***** Material to process

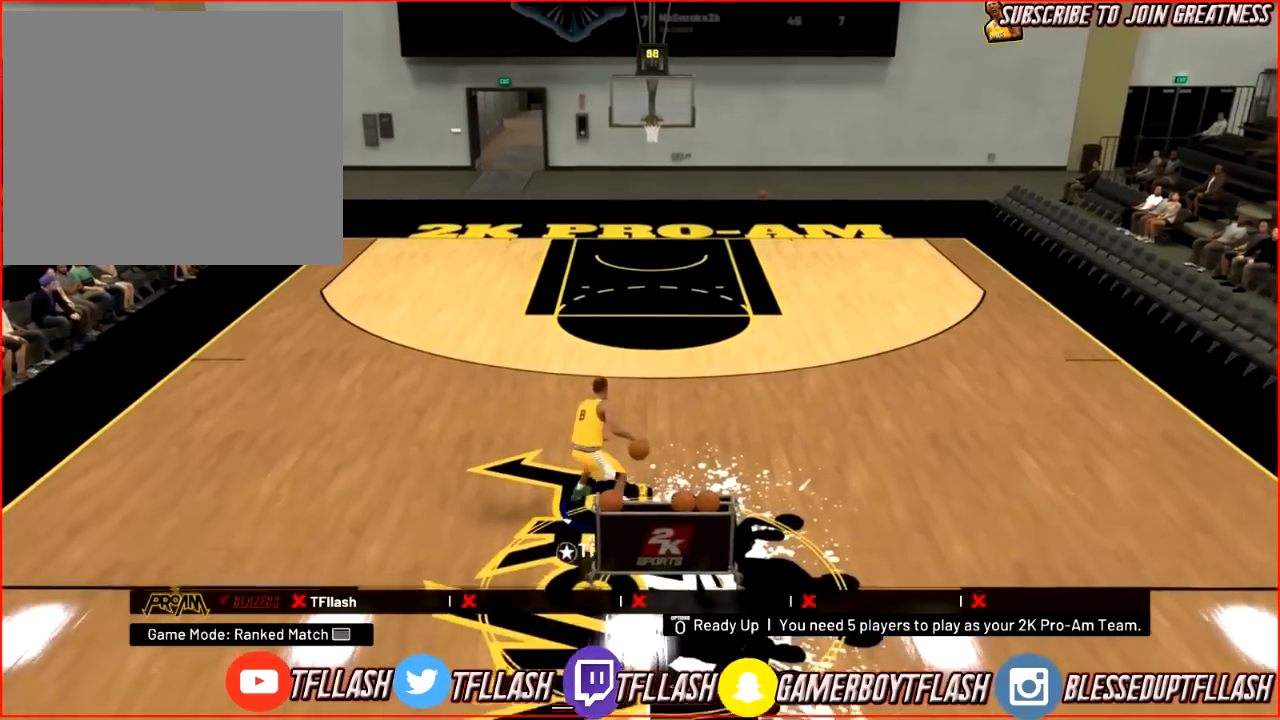
{"buttons": ["R2"], "left_stick": "up-right", "right_stick": "down-left", "events": [[200, "R2", "down"], [300, "right_stick", "down-left"]]}
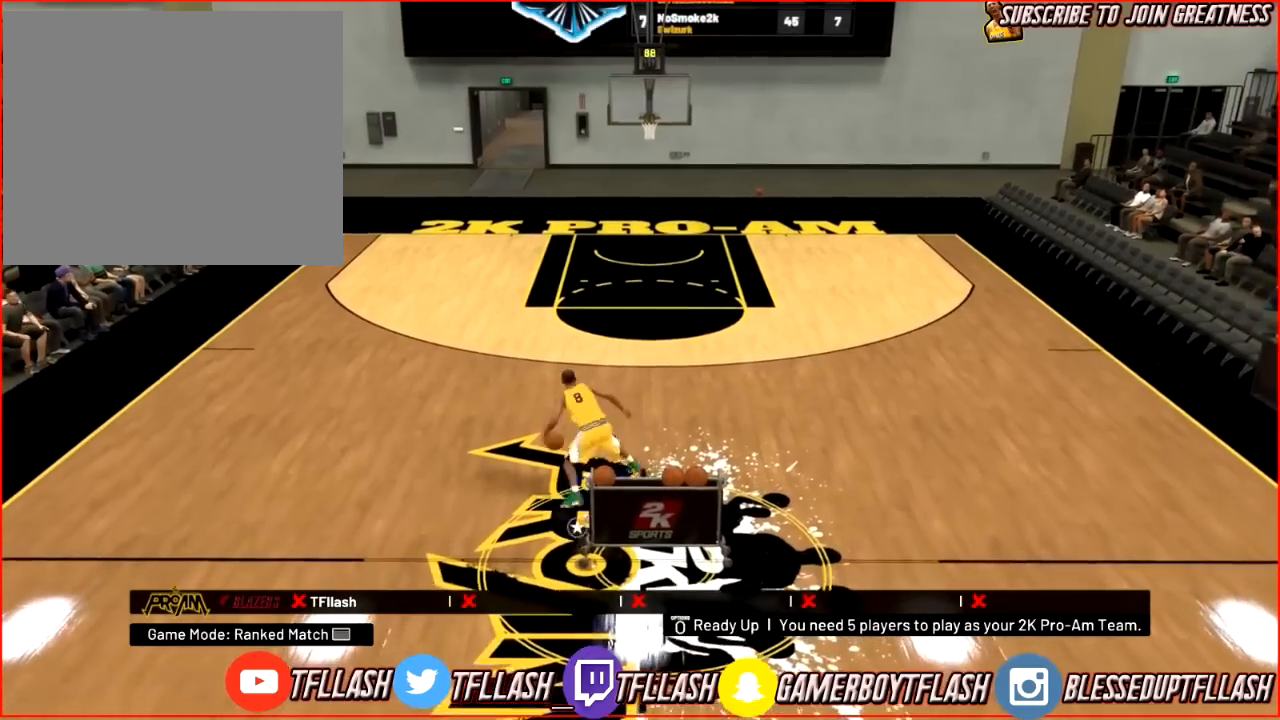
{"buttons": [], "left_stick": "center", "right_stick": "center", "events": [[34, "right_stick", "center"], [101, "R2", "up"], [267, "right_stick", "up-right"], [334, "left_stick", "center"], [368, "right_stick", "center"]]}
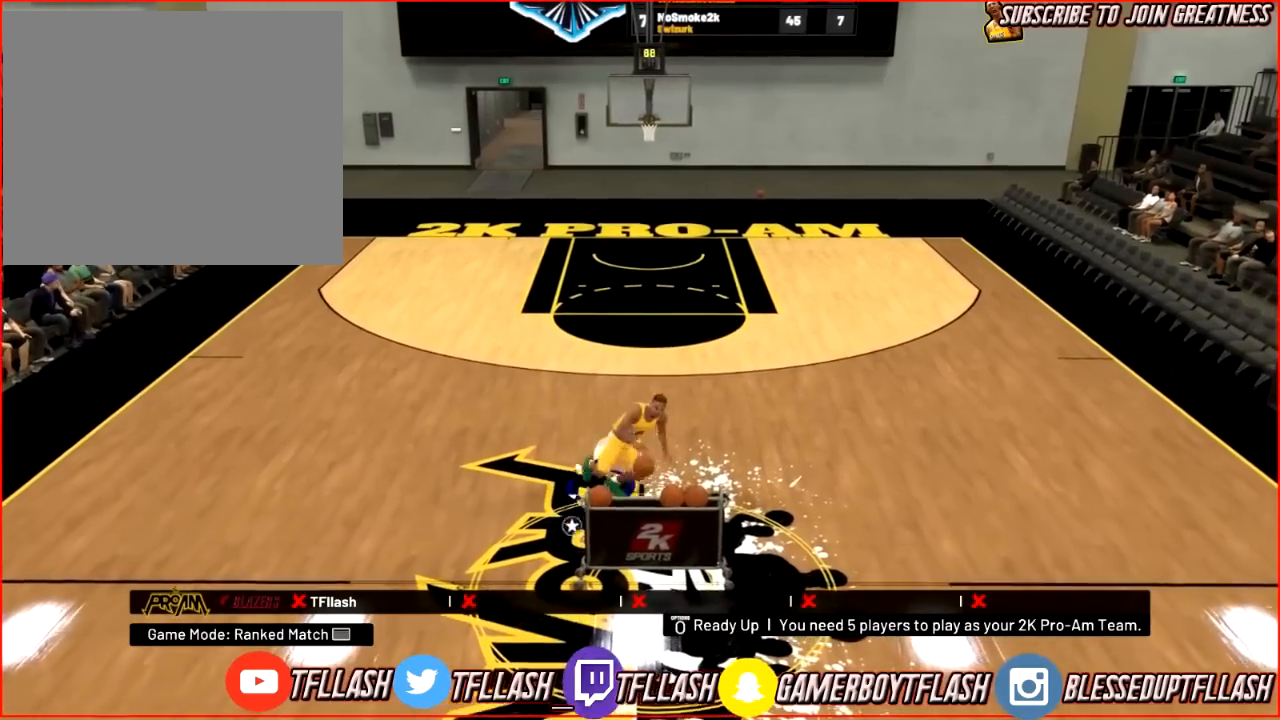
{"buttons": ["R2"], "left_stick": "center", "right_stick": "down", "events": [[167, "R2", "down"], [167, "right_stick", "left"], [367, "right_stick", "down"]]}
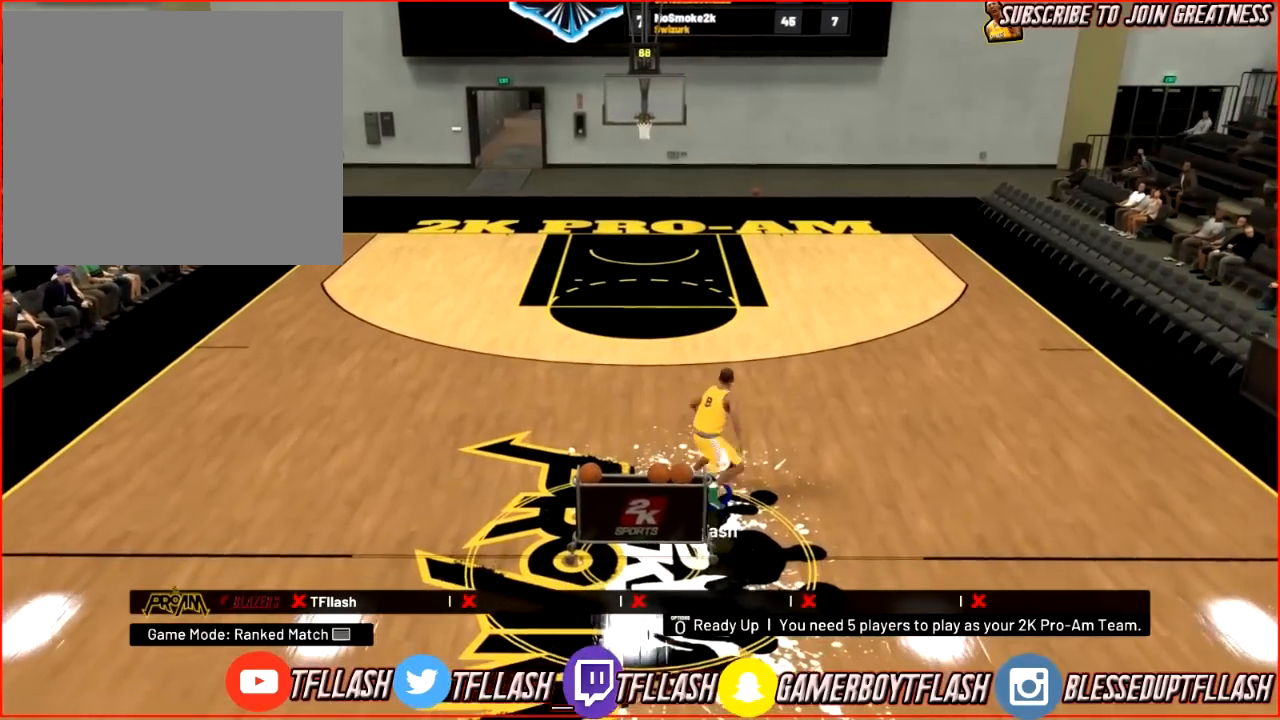
{"buttons": [], "left_stick": "up-left", "right_stick": "center", "events": [[67, "R2", "up"], [67, "right_stick", "center"], [301, "right_stick", "down-left"], [434, "left_stick", "up-left"], [434, "right_stick", "center"]]}
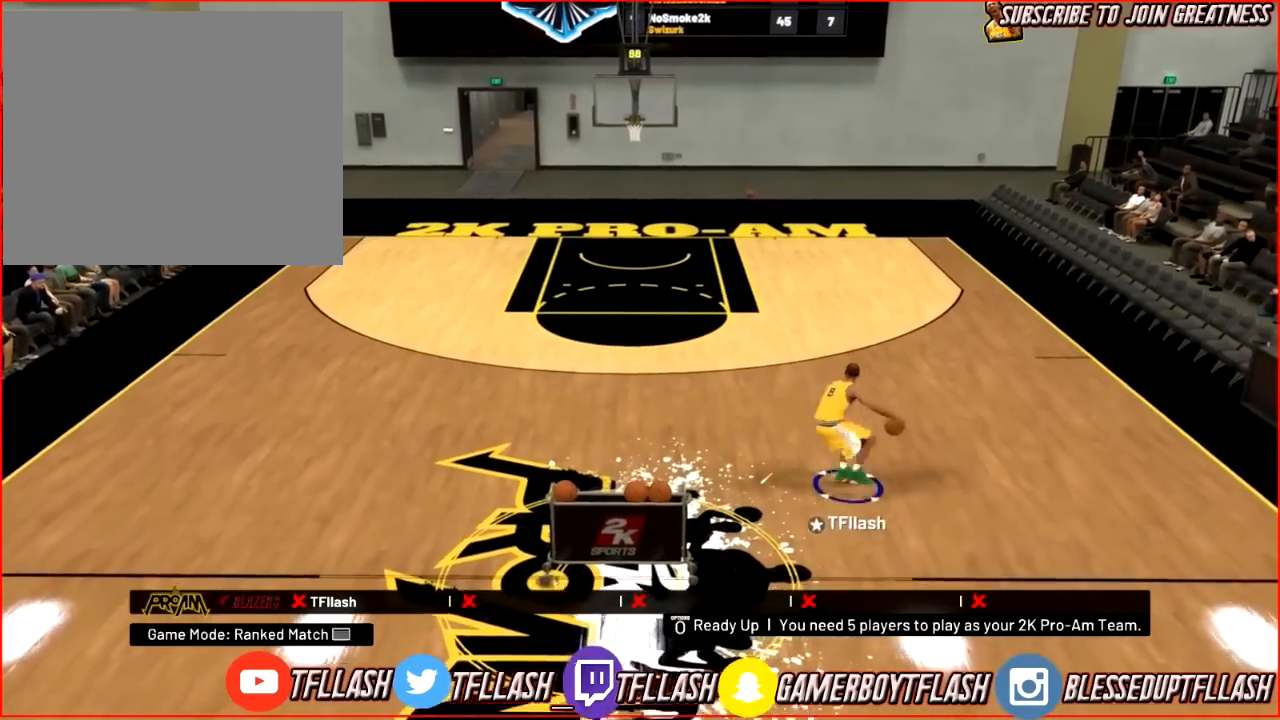
{"buttons": ["R2"], "left_stick": "up-left", "right_stick": "center", "events": [[67, "R2", "down"], [133, "right_stick", "down-left"], [267, "right_stick", "down-right"], [400, "right_stick", "up-right"], [467, "right_stick", "center"]]}
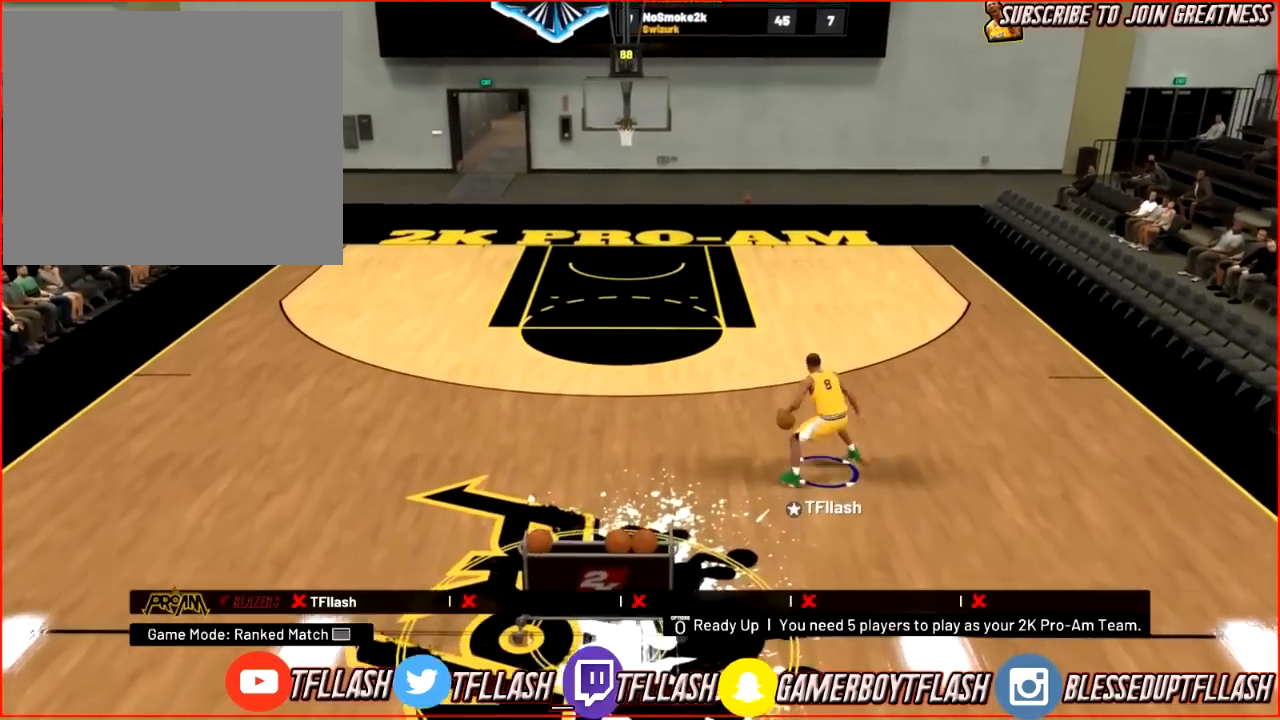
{"buttons": [], "left_stick": "center", "right_stick": "center", "events": [[101, "left_stick", "up"], [234, "right_stick", "down-left"], [334, "left_stick", "center"], [368, "right_stick", "center"], [434, "R2", "up"]]}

**********

■ **Problem requirements**
Transcribe each entry above without alteration, but keep the pictures out.

■ **Result**
{"buttons": ["R2"], "left_stick": "up-right", "right_stick": "down-left", "events": [[200, "R2", "down"], [300, "right_stick", "down-left"]]}
{"buttons": [], "left_stick": "center", "right_stick": "center", "events": [[34, "right_stick", "center"], [101, "R2", "up"], [267, "right_stick", "up-right"], [334, "left_stick", "center"], [368, "right_stick", "center"]]}
{"buttons": ["R2"], "left_stick": "center", "right_stick": "down", "events": [[167, "R2", "down"], [167, "right_stick", "left"], [367, "right_stick", "down"]]}
{"buttons": [], "left_stick": "up-left", "right_stick": "center", "events": [[67, "R2", "up"], [67, "right_stick", "center"], [301, "right_stick", "down-left"], [434, "left_stick", "up-left"], [434, "right_stick", "center"]]}
{"buttons": ["R2"], "left_stick": "up-left", "right_stick": "center", "events": [[67, "R2", "down"], [133, "right_stick", "down-left"], [267, "right_stick", "down-right"], [400, "right_stick", "up-right"], [467, "right_stick", "center"]]}
{"buttons": [], "left_stick": "center", "right_stick": "center", "events": [[101, "left_stick", "up"], [234, "right_stick", "down-left"], [334, "left_stick", "center"], [368, "right_stick", "center"], [434, "R2", "up"]]}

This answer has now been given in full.